* **What the task requires**: Please set out every line of text in the material below as a numbered list, leaving out blank lines. Don't include the pictures in your answer.

* **Entries supplied**:
--- START ---

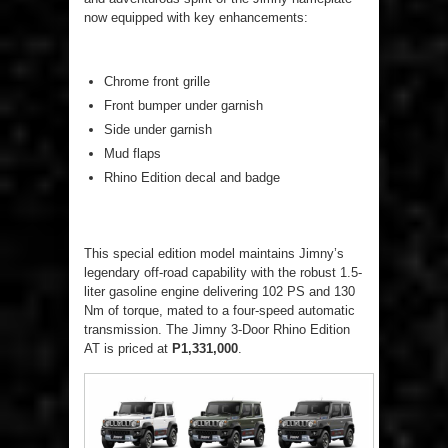
now equipped with key enhancements:
Chrome front grille
Front bumper under garnish
Side under garnish
Mud flaps
Rhino Edition decal and badge
This special edition model maintains Jimny’s
legendary off-road capability with the robust 1.5-
liter gasoline engine delivering 102 PS and 130
Nm of torque, mated to a four-speed automatic
transmission. The Jimny 3-Door Rhino Edition
AT is priced at
P1,331,000
.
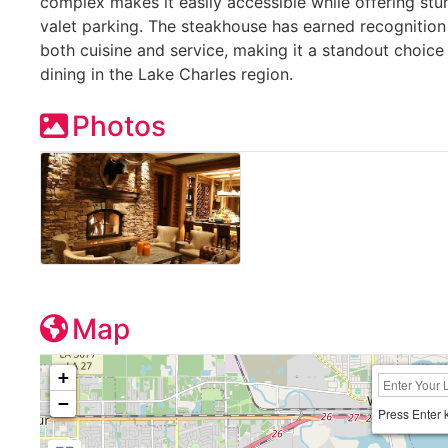
complex makes it easily accessible while offering s
valet parking. The steakhouse has earned recognition 
both cuisine and service, making it a standout choice
dining in the Lake Charles region.
Photos
Map
+
−
Press Enter 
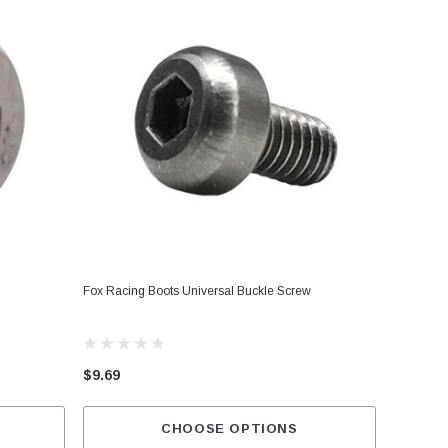
Fox Racing Boots Universal Buckle Screw
$9.69
CHOOSE OPTIONS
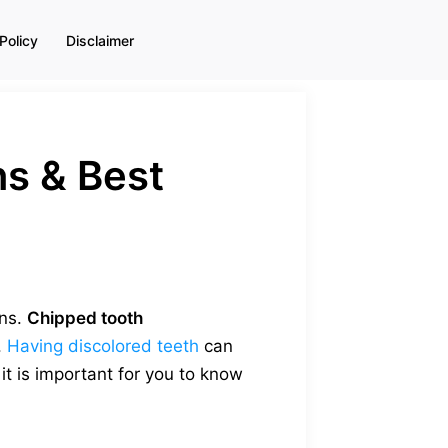
Policy
Disclaimer
ns & Best
ons.
Chipped tooth
.
Having discolored teeth
can
t is important for you to know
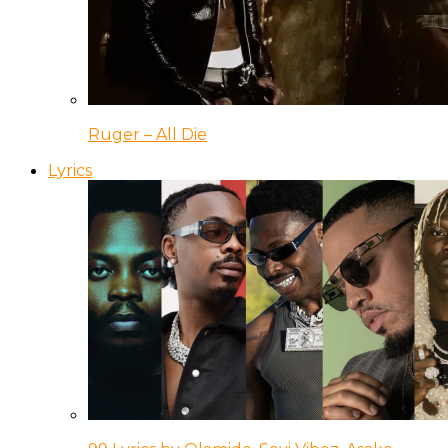
Ruger – All Die
Lyrics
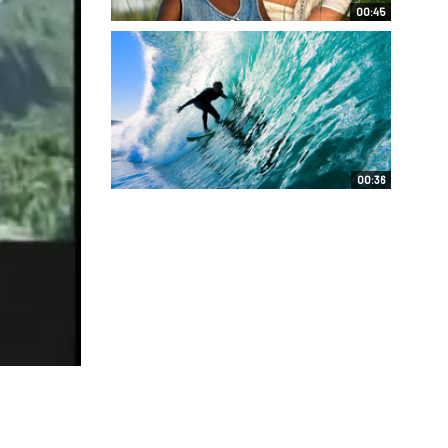
00:45
00:36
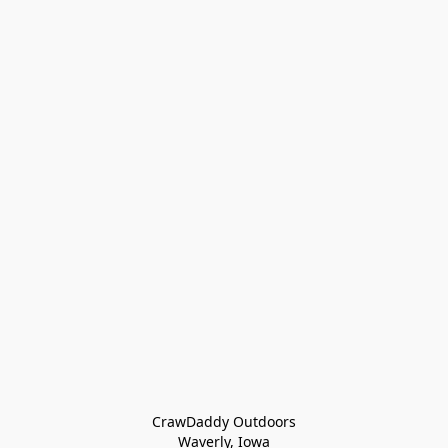
CrawDaddy Outdoors

Waverly, Iowa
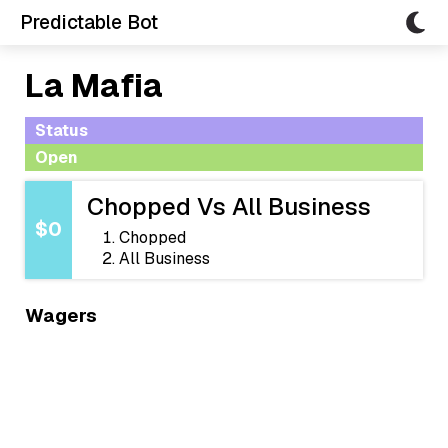
Predictable Bot
La Mafia
Status
Open
Chopped Vs All Business
$0
Chopped
All Business
Wagers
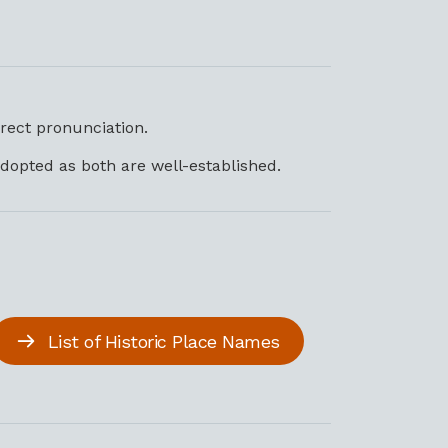
rrect pronunciation.
dopted as both are well-established.
List of Historic Place Names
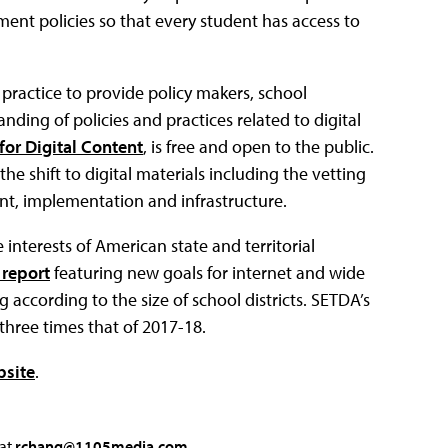
ent policies so that every student has access to
ractice to provide policy makers, school
nding of policies and practices related to digital
for Digital Content
, is free and open to the public.
 shift to digital materials including the vetting
ent, implementation and infrastructure.
interests of American state and territorial
 report
featuring new goals for internet and wide
ccording to the size of school districts. SETDA’s
three times that of 2017-18.
bsite
.
 at
rchang@1105media.com
.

--- END ---

* **Solution for this problem**:
1. now equipped with key enhancements:
2. Chrome front grille
3. Front bumper under garnish
4. Side under garnish
5. Mud flaps
6. Rhino Edition decal and badge
7. This special edition model maintains Jimny’s
8. legendary off-road capability with the robust 1.5-
9. liter gasoline engine delivering 102 PS and 130
10. Nm of torque, mated to a four-speed automatic
11. transmission. The Jimny 3-Door Rhino Edition
12. AT is priced at
13. P1,331,000
14. .
15. complex makes it easily accessible while offering s
16. valet parking. The steakhouse has earned recognition 
17. both cuisine and service, making it a standout choice
18. dining in the Lake Charles region.
19. Photos
20. Map
21. +
22. −
23. Press Enter 
24. Fox Racing Boots Universal Buckle Screw
25. $9.69
26. CHOOSE OPTIONS
27. Policy
28. Disclaimer
29. ns & Best
30. ons.
31. Chipped tooth
32. .
33. Having discolored teeth
34. can
35. t is important for you to know
36. Ruger – All Die
37. Lyrics
38. 00:45
39. 00:36
40. CrawDaddy Outdoors
41. Waverly, Iowa
42. Predictable Bot
43. La Mafia
44. Status
45. Open
46. Chopped Vs All Business
47. $0
48. Chopped
49. All Business
50. Wagers
51. rrect pronunciation.
52. dopted as both are well-established.
53. List of Historic Place Names
54. ent policies so that every student has access to
55. ractice to provide policy makers, school
56. nding of policies and practices related to digital
57. for Digital Content
58. , is free and open to the public.
59.  shift to digital materials including the vetting
60. ent, implementation and infrastructure.
61. interests of American state and territorial
62.  report
63. featuring new goals for internet and wide
64. ccording to the size of school districts. SETDA’s
65. three times that of 2017-18.
66. bsite
67. .
68.  at
69. rchang@1105media.com
70. .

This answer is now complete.